---- ページ抜粋
着圧ウェアについて

スポルツ アドバイザー 今村貴幸



 近年、CW-Xに代表されるような着圧タイプのウエアー(Compression wear)が増加傾向にある。その可能性について探ってみた。

着圧ウエアーの分類
 現在のタイプとしては大きく分けて、テーピング・サポータータイプと弾性タイプの2タイプである。

前者の代表的なメーカーとしては、CW-Xや4DM、アルケア社であり、後者の代表的なメーカーとしてはアンダーアーマー、Skins sports、2XU(ツー・タイムズ・ユー)、Speed Compression wearやLine Breakなどが挙げられる。

アリーナはシセイストという商品で正しい姿勢を維持するための商品を、アシックスはインナーマッスルという商品で大腰筋(股関節にあるインナーマッスル)の強化や肩周辺のインナーマッスルのサポートを行うことのできるウエアーをそろえている。これはテーピング・サポータータイプに分類できるが、上記の3メーカーと比較し機能的に若干マイルドな感じを受ける。

ソックスに特化した、パールイズミやX-Socksなどもあり、テーピング・サポータータイプでもあり、弾性タイプでもある。

テーピング・サポータータイプ
Ⅰ.メカニズム
 テーピング・サポータータイプのウエアーでは、関節周辺に存在する筋線維の方向に沿って、必要局所に対してパワー素材となるものを配置し、またその他の部位に対しては、動きをスムーズにするためにハイストレッチ素材を配置することで、身体機能を最大限に引き出すような構造が施してある。また、テーピングのように関節を安定させ保護する機能も備えている。

Ⅱ.効果
メーカーによる独自の発表だが運動時間が延びる、疲労の軽減が認められるなどの効果が挙げられている。これらの機能が有効であれば、ハードなトレーニングを毎日行っているアスリートは障害の予防や、障害からの復帰の為のトレーニングに有効であり。また、中高齢者や女性などの関節や筋力に不安がある方でも比較的安心して運動を始め(再開)ることが出来る。

弾性タイプ
Ⅰ.メカニズム
 弾性タイプウエアーは、心臓から遠い場所では圧が高く、心臓に近づくにつれてウエアーの圧が小さくなっていくような構造をしている。そのため、末梢からの血液循環をサポートする役割を果たす。弾性タイプのウエアーに関しては、海外においても研究論文が散見され、また弾性ストッキングに関しては医療機関による使用と研究論文が多く認められ、その効果が証明されている。

Ⅱ.効果
 末梢における血液の循環を促進する働きがあるため、疲労の軽減や筋の動きをサポートする働きを持つ。しかし、立位姿勢や安静時においてその効果が有効であるとされ、運動時には効果がないとする研究もあり、まだその効果に関しては明確ではない。

着圧ウエアーの可能性
 どちらのタイプであっても現在現場のアスリートには好意的に利用され、その使用感は研究結果とほぼ同じように感じる。特に、試合の合間などに弾性タイプのサポーターを利用している選手に聞くと、足の疲労感が利用していないときに比べスムーズに軽減すると証言している。
将来的に更に研究が進み、更に優れた素材が開発されればアスリートから一般の高齢者や女性、障害からの復帰やサポート、リハビリテーションにおける現場で有効に活用できる可能性が高い。障害をもっていて運動に制限がある人たちにとっても、健康の維持・改善や体脂肪のコントロールのためには運動の実践が必要不可欠であるが、これらの商品によって運動を諦めていた人の需要が高まる可能性がある。
--------
---- 資料抜粋
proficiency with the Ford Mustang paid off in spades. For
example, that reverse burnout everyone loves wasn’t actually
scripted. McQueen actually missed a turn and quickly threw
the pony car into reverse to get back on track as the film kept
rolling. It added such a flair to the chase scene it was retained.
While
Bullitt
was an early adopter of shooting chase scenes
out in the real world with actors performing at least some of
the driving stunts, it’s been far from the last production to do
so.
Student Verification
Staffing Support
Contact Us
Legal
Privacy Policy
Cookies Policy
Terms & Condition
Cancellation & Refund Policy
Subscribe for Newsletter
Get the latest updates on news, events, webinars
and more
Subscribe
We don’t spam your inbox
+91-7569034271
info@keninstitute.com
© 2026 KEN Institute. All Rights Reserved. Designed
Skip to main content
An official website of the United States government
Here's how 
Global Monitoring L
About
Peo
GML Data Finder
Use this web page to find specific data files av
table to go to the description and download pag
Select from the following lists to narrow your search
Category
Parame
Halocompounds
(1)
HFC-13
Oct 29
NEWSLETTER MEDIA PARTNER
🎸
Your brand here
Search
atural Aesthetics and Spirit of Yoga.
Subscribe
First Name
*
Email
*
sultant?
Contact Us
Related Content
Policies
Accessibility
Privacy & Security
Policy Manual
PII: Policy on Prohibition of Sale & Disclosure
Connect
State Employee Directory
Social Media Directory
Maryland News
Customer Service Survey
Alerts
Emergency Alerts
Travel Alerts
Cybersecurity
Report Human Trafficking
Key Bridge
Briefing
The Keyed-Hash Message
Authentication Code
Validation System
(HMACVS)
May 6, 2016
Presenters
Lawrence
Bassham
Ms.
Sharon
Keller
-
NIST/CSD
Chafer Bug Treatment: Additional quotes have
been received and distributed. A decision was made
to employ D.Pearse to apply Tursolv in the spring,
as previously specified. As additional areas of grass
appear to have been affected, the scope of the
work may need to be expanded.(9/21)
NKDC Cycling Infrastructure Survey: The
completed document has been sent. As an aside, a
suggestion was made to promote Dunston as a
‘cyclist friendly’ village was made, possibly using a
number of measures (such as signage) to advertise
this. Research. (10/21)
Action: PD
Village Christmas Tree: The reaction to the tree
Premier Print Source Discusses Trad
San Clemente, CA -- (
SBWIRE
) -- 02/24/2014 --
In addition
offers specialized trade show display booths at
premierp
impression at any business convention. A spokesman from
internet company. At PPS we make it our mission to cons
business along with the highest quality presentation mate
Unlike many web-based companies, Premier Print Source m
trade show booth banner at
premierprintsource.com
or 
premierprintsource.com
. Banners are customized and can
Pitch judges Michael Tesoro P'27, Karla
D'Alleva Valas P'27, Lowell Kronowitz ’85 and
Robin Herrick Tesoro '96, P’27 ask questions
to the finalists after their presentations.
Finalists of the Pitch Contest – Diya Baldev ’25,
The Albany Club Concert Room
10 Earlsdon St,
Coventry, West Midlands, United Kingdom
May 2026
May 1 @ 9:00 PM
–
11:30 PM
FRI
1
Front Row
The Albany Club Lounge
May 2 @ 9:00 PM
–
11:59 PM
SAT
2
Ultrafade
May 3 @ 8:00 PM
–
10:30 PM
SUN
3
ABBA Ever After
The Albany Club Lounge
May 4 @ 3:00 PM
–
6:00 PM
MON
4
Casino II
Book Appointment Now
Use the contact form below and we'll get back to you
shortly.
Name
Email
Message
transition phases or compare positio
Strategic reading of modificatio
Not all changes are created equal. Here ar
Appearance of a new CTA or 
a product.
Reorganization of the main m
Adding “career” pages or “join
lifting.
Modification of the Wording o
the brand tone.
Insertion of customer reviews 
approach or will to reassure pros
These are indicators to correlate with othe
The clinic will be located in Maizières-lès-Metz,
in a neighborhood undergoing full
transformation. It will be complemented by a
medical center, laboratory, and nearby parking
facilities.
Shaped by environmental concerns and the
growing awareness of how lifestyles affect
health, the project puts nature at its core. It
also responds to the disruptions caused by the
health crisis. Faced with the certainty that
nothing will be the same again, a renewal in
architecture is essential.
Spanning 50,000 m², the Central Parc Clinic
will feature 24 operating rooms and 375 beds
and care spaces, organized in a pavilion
--------
設問 ::
**1)** 着圧ウエアーの記事によると、弾性タイプのウエアーの圧は、心臓からの距離に応じてどのように変わりますか。
**2)** 着圧ウエアーの記事のうち、「近年、CW-Xに代表されるよ」から下へ「せ保護する機能も備えている。」までの部分を、一字一句違えずに書き写してください。

各設問の解答 ::
**1)** 心臓から遠い場所では圧が高く、心臓に近づくにつれて圧が小さくなります。

**2)**
近年、CW-Xに代表されるような着圧タイプのウエアー(Compression wear)が増加傾向にある。その可能性について探ってみた。

着圧ウエアーの分類
 現在のタイプとしては大きく分けて、テーピング・サポータータイプと弾性タイプの2タイプである。

前者の代表的なメーカーとしては、CW-Xや4DM、アルケア社であり、後者の代表的なメーカーとしてはアンダーアーマー、Skins sports、2XU(ツー・タイムズ・ユー)、Speed Compression wearやLine Breakなどが挙げられる。

アリーナはシセイストという商品で正しい姿勢を維持するための商品を、アシックスはインナーマッスルという商品で大腰筋(股関節にあるインナーマッスル)の強化や肩周辺のインナーマッスルのサポートを行うことのできるウエアーをそろえている。これはテーピング・サポータータイプに分類できるが、上記の3メーカーと比較し機能的に若干マイルドな感じを受ける。

ソックスに特化した、パールイズミやX-Socksなどもあり、テーピング・サポータータイプでもあり、弾性タイプでもある。

テーピング・サポータータイプ
Ⅰ.メカニズム
 テーピング・サポータータイプのウエアーでは、関節周辺に存在する筋線維の方向に沿って、必要局所に対してパワー素材となるものを配置し、またその他の部位に対しては、動きをスムーズにするためにハイストレッチ素材を配置することで、身体機能を最大限に引き出すような構造が施してある。また、テーピングのように関節を安定させ保護する機能も備えている。